I´m trying to get out some value inside a text with regex.
我试图用正则表达式在文本中找出一些值。
Text example:
COMISION 002...................50.00........15.060000...............753.00 IVA 21 %
COMISION 002 ................... 50.00 ........ 15.060000 ............... 753.00 IVA 21%
I would like to get: 753.00
我想得到:753.00
I´m using this regex:
我正在使用这个正则表达式:
Pattern pattern = Pattern.compile("(?<=\\.\\.)(.*)(?=IVA 21 %)");
The problem is that this regex is outputting:
问题是这个正则表达式正在输出:
.................50.00........15.060000...............753.00
So I assume that the first time the engine finds the two dots (..) sets a limit.
所以我假设引擎第一次发现两个点(..)设置了一个限制。
What I want and can´t resolve is something like: "find the words "IVA 21 %", then look back and bring me all of the data till you see two dots together"

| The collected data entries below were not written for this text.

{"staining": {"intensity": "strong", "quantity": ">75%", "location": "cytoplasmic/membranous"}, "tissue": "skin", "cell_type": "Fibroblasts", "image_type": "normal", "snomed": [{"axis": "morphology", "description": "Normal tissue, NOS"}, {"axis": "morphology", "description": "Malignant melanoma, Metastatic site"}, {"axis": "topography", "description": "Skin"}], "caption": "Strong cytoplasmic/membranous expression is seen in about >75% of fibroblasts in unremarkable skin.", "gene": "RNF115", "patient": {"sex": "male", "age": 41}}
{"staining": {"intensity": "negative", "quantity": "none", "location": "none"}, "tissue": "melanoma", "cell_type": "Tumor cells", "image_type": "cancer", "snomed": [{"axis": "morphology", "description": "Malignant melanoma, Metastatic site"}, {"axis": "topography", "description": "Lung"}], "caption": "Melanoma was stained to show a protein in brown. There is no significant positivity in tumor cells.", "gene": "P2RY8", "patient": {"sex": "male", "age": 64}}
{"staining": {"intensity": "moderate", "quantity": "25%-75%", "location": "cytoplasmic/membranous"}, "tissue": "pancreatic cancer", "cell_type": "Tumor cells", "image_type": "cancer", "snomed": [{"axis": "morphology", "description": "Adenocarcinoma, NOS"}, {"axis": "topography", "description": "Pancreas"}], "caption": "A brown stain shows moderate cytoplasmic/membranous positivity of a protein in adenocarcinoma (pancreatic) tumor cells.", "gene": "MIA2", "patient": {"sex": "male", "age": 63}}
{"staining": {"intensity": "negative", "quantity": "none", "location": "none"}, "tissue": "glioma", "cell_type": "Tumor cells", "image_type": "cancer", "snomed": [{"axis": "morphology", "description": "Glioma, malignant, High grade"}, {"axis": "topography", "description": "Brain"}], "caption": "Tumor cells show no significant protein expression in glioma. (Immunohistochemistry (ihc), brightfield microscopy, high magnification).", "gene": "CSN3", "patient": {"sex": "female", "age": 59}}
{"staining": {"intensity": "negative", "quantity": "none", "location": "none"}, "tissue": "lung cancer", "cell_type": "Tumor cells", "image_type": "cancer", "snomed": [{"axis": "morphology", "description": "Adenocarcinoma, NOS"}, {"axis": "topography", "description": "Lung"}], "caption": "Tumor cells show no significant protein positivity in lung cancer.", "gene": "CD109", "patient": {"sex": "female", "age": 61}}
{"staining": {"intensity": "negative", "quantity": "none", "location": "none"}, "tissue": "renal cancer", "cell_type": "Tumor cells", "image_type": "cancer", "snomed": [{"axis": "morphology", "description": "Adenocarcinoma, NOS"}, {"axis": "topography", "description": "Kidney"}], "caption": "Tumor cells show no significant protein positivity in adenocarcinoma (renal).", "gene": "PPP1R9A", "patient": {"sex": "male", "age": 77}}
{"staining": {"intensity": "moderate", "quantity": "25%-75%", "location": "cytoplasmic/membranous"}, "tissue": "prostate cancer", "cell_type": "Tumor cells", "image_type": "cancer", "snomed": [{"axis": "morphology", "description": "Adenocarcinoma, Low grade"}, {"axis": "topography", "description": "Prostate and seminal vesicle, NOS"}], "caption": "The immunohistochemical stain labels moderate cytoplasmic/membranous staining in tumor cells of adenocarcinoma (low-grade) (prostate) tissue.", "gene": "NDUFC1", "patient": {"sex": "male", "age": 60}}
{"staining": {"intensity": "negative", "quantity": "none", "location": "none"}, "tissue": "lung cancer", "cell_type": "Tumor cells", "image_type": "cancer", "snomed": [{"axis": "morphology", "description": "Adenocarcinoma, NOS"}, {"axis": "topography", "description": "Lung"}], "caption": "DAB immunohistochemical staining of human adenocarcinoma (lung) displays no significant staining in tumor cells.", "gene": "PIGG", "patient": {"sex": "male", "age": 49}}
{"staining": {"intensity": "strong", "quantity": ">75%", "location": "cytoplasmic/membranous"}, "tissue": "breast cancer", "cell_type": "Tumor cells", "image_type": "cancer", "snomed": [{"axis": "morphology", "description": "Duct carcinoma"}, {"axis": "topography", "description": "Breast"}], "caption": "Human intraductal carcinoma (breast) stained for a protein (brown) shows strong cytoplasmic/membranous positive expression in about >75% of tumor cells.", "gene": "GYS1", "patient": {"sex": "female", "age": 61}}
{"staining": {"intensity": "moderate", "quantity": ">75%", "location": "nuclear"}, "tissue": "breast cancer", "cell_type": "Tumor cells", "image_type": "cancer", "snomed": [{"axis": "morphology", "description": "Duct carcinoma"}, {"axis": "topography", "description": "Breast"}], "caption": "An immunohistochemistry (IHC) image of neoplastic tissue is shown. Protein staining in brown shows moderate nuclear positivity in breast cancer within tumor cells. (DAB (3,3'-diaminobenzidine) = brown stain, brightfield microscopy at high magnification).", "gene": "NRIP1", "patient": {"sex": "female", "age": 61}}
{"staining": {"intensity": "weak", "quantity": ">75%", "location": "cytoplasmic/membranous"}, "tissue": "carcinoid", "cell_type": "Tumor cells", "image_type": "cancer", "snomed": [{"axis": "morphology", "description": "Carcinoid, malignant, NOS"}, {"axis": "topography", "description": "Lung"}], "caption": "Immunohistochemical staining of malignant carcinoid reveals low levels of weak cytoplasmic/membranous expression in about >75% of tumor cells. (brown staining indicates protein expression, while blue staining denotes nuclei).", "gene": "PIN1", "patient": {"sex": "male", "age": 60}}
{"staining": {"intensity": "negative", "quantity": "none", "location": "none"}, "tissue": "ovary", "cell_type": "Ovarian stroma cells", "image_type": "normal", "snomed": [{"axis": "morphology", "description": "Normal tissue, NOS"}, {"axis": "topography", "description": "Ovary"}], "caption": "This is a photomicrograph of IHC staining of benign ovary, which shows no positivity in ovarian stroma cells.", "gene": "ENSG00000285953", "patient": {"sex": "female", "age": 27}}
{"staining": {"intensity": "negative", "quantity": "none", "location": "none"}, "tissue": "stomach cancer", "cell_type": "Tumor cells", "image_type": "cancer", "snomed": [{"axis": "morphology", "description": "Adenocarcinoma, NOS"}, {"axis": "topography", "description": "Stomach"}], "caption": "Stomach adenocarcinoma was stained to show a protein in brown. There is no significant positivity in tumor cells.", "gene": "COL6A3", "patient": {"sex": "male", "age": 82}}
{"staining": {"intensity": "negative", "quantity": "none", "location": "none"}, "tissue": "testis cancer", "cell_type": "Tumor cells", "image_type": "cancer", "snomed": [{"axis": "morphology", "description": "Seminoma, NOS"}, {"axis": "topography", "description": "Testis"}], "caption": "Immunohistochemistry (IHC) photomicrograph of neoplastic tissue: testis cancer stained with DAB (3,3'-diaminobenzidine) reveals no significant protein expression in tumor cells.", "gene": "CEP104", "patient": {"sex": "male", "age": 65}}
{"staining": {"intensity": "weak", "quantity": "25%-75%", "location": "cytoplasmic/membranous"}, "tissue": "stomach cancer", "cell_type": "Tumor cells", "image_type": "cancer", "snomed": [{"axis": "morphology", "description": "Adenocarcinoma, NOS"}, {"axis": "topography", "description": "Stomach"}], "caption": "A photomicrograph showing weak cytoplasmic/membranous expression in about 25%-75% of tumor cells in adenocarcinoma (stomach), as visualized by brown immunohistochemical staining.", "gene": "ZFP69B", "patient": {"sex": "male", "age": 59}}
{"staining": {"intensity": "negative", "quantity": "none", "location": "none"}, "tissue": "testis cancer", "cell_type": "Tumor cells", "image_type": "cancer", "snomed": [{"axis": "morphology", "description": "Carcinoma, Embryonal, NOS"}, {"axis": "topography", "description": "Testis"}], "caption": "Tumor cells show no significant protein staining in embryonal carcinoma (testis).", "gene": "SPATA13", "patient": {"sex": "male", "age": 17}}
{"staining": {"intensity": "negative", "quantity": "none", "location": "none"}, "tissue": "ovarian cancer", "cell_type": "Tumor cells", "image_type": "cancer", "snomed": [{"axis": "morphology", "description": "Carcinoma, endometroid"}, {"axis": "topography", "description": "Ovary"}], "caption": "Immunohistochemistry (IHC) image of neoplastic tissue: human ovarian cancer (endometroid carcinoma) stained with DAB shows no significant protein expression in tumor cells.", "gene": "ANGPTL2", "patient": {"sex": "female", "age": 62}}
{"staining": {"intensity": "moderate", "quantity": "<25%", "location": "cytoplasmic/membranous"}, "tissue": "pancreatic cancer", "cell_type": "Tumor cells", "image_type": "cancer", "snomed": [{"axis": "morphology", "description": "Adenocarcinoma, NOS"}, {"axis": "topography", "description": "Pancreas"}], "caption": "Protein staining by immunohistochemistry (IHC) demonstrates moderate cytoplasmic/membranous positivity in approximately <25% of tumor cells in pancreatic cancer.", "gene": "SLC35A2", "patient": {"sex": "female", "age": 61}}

我想要和不能解决的是:“找到”IVA 21%“的字样,然后回头看看我带来的所有数据,直到你看到两个点在一起”
I´m new in the regex world so any help is appreciate.
我是正则表达世界的新手,所以任何帮助都是值得欣赏的。
2 个解决方案
#1
2
You can use this regex to capture your number:
您可以使用此正则表达式来捕获您的号码:
\\d+(?:\\.\\d+)?(?= IVA 21 %)
In your regex negative lookbehind (?<=\.\.) will assert first two dots in the input that are right after 002.
在正则表达式中,负向后观(?<= \。\。)将在输入中断言前两个点,这些点位于002之后。
#2
#1
2
You can use this regex to capture your number:
您可以使用此正则表达式来捕获您的号码:
\\d+(?:\\.\\d+)?(?= IVA 21 %)
In your regex negative lookbehind (?<=\.\.) will assert first two dots in the input that are right after 002.
在正则表达式中,负向后观(?<= \。\。)将在输入中断言前两个点,这些点位于002之后。